On the basis of the two (very) egregious mistakes above, I would throw away this piece of code for good.
The correct way to check for a valid hash when a salt is used is something like:
$_SESSION['user_logged'] = null;
// fetch hashed pw from db, where username is the submitted username
$result = mysqli_query("SELECT hash FROM users WHERE username = '{$username}'");
if ($result->num_rows != 0)
{
$row = $result->fetch_assoc();
$hash = $row['hash'];
$salt = substr($hash, 0, SALT_LENGTH); // extract salt
if (generateHash($password, $salt) == $hash)
{
// login successful.
$_SESSION['user_logged'] = $username; // don't store passwords here
}
}
// if $_SESSION['user_logged'] is not set, the login failed
if (!isset($_SESSION['user_logged']))
{
// you *don't* want to tell people which one (login or pw) is invalid
echo 'Invalid login or password';
}
Note: It's very important that the SALT_LENGTH is at most 32, or this won't work because of the way generateHash() is implemented.
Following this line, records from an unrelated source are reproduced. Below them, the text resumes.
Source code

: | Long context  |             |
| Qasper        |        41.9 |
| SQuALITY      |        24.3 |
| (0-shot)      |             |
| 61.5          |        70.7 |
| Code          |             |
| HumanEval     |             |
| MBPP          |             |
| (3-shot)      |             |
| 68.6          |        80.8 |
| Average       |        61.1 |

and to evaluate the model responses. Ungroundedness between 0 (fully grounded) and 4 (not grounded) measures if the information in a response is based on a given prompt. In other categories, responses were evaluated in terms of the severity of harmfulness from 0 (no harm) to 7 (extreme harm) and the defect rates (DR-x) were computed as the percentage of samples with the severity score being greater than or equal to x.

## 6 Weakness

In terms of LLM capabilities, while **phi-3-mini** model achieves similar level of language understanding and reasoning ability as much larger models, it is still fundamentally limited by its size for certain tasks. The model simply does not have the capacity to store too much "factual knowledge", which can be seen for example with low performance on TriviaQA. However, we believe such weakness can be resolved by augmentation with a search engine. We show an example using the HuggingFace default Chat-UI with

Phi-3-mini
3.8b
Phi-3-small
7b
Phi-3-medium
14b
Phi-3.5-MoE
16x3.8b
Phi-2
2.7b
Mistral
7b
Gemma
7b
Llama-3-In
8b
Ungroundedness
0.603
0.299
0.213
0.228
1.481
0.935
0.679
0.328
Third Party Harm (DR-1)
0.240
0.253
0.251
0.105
Clearly SALT_LENGTH is not an integer. Find where it's defined and correct this.
Instead of making a new hashing function each time you write an application , you should utilize the one provided to you by php: crypt() ( i would recommend to go with any blowfish or sha256+ hash ).
And when selecting information from database, you should select it by username and then, with php, check if hash fits the password.